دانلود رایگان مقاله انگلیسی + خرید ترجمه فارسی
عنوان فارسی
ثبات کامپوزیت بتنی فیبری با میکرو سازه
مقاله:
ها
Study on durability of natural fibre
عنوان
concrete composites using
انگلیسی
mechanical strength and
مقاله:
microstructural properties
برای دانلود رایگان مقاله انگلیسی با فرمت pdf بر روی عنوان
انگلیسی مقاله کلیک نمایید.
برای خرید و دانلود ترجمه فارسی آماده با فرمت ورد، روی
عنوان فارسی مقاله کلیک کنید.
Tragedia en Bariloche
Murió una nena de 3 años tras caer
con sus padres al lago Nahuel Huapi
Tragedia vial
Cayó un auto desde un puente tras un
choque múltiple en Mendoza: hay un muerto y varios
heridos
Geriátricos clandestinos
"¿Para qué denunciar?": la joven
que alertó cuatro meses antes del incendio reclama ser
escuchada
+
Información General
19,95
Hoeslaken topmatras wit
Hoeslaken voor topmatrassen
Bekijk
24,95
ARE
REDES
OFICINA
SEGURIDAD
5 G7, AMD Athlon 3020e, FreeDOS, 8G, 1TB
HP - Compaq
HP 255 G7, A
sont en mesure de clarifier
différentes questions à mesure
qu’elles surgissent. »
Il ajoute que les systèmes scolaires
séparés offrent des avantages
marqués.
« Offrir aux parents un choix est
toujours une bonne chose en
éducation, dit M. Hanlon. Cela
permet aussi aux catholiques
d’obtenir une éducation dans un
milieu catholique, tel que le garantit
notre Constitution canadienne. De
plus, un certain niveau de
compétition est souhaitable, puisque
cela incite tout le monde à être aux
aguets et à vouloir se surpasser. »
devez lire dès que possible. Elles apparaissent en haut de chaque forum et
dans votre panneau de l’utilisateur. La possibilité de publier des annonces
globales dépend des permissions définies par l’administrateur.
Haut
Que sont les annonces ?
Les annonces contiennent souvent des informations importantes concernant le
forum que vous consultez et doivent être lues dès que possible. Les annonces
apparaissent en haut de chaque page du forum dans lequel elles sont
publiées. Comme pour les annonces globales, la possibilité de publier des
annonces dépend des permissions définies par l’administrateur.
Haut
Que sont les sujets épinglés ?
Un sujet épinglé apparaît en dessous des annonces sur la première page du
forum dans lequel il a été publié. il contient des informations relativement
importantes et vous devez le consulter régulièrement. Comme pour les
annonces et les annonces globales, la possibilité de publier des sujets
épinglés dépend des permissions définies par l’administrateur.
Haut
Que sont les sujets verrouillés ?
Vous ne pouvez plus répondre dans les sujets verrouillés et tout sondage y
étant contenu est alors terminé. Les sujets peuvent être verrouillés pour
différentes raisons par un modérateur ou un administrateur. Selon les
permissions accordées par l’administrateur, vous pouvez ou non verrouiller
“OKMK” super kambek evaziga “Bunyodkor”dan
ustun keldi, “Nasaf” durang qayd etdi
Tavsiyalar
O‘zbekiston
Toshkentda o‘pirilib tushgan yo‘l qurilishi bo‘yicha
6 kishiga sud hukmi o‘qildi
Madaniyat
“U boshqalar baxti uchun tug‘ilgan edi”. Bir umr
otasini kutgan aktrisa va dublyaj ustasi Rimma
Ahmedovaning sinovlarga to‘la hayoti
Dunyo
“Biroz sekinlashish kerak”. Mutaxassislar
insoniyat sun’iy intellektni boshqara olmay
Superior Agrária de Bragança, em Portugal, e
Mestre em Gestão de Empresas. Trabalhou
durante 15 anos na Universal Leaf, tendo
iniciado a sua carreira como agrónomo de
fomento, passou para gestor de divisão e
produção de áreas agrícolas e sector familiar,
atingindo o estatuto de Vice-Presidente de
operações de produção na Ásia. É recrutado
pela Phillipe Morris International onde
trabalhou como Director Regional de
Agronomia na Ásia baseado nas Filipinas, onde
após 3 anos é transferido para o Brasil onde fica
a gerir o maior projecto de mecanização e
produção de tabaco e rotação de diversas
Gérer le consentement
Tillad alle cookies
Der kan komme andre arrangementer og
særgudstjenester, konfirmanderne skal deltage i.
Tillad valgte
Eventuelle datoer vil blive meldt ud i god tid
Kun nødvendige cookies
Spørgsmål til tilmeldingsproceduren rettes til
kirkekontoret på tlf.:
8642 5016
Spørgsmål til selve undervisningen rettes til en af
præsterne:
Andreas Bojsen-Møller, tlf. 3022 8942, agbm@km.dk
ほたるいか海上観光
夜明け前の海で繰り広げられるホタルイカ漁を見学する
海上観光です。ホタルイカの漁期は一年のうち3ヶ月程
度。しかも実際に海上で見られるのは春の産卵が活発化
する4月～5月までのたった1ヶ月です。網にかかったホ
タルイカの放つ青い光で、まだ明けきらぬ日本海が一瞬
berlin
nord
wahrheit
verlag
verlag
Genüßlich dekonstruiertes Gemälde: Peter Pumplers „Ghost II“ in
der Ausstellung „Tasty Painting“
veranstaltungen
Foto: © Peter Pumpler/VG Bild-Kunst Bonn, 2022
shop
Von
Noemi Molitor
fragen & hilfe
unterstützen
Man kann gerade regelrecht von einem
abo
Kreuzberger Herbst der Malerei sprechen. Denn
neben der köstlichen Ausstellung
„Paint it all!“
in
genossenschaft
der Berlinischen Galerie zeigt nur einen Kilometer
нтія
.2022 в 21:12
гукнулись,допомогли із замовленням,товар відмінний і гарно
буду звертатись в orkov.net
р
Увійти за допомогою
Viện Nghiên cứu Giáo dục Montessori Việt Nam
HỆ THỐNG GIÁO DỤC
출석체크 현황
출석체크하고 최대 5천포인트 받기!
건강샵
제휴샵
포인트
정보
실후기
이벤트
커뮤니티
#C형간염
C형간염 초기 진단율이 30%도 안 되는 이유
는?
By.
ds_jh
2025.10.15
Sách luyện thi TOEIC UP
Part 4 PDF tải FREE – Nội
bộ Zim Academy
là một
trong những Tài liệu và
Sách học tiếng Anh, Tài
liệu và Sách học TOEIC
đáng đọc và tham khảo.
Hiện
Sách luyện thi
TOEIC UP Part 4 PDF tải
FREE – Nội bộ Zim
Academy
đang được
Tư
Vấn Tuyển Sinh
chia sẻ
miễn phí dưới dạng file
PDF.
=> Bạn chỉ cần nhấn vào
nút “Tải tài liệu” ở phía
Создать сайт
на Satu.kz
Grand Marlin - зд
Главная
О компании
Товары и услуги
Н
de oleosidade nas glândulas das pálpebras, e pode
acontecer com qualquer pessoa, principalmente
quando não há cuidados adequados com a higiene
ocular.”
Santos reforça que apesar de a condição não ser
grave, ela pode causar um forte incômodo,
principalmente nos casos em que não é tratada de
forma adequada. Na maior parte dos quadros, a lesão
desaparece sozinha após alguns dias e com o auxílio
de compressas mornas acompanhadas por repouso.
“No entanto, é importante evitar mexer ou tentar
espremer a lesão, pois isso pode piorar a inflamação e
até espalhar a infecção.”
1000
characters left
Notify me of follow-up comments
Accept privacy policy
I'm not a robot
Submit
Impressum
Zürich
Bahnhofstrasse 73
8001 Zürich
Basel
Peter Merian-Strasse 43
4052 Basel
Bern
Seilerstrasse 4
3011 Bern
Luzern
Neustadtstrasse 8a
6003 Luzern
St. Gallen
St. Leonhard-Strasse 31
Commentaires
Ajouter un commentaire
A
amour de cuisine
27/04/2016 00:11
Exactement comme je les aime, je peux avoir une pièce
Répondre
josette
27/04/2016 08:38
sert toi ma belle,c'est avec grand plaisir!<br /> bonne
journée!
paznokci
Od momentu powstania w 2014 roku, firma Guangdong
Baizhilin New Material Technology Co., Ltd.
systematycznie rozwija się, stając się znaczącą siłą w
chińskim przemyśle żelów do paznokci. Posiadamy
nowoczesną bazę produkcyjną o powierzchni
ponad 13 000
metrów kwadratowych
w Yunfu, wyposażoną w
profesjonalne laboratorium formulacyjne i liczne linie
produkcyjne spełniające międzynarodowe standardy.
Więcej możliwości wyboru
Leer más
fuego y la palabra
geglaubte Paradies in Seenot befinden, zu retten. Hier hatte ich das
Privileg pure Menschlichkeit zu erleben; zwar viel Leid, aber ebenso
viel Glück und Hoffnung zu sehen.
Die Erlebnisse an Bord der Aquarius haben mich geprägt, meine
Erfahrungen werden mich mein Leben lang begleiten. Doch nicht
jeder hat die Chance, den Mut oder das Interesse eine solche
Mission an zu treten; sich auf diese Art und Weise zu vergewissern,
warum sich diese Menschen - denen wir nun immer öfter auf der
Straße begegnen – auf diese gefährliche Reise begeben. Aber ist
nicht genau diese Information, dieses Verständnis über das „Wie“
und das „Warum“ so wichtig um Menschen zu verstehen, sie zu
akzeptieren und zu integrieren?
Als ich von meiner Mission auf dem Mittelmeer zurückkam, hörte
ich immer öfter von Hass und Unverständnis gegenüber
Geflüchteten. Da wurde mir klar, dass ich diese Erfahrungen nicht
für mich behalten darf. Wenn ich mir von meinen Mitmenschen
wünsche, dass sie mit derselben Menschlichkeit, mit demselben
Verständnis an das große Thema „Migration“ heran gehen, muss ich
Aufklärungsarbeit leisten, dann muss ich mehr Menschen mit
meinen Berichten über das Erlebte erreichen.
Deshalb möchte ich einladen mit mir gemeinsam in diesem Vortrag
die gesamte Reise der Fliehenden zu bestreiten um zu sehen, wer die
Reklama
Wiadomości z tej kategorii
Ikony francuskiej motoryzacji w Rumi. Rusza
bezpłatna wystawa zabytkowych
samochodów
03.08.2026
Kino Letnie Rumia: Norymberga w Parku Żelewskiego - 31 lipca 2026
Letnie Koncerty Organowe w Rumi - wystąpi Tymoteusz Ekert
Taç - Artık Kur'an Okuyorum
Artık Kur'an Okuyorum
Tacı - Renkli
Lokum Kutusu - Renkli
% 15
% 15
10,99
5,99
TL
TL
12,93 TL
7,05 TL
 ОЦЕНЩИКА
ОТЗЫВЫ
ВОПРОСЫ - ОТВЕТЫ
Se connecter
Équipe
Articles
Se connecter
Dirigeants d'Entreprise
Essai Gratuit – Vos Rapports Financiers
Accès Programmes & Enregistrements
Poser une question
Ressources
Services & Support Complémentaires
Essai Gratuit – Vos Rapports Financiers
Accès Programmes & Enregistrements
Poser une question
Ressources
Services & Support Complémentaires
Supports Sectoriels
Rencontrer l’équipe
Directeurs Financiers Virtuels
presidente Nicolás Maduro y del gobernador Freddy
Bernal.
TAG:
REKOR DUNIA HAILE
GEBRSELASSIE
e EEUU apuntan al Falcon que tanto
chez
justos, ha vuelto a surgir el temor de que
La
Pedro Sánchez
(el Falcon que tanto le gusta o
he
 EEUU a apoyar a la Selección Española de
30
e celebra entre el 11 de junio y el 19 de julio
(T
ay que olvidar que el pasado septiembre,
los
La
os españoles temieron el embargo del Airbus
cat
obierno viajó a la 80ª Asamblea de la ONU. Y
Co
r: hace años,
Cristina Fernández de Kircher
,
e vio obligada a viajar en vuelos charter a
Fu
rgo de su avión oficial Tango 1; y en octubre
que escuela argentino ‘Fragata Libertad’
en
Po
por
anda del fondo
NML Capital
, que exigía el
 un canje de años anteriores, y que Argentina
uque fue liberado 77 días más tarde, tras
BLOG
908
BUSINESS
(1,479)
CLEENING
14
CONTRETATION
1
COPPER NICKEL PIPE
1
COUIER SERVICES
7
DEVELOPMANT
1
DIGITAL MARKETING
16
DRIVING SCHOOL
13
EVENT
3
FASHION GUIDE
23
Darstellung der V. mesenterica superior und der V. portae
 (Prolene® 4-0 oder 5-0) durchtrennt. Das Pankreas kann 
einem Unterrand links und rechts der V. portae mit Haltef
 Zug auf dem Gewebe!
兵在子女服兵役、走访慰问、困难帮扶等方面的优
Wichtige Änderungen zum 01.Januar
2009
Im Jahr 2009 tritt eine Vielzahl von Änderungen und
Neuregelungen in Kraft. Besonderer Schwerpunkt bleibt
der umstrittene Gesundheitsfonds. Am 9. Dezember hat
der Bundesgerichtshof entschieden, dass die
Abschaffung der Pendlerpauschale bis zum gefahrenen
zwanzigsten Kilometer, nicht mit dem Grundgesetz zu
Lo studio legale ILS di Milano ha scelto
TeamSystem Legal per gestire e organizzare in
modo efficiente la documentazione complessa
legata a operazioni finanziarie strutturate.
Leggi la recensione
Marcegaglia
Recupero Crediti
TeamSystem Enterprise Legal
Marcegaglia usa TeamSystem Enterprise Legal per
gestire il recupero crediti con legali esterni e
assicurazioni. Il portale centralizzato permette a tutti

# Work order
Please quote everything from the first line down to the line containing "Geriátricos clandestinos", with both of those lines included.

# Answer below
دانلود رایگان مقاله انگلیسی + خرید ترجمه فارسی
عنوان فارسی
ثبات کامپوزیت بتنی فیبری با میکرو سازه
مقاله:
ها
Study on durability of natural fibre
عنوان
concrete composites using
انگلیسی
mechanical strength and
مقاله:
microstructural properties
برای دانلود رایگان مقاله انگلیسی با فرمت pdf بر روی عنوان
انگلیسی مقاله کلیک نمایید.
برای خرید و دانلود ترجمه فارسی آماده با فرمت ورد، روی
عنوان فارسی مقاله کلیک کنید.
Tragedia en Bariloche
Murió una nena de 3 años tras caer
con sus padres al lago Nahuel Huapi
Tragedia vial
Cayó un auto desde un puente tras un
choque múltiple en Mendoza: hay un muerto y varios
heridos
Geriátricos clandestinos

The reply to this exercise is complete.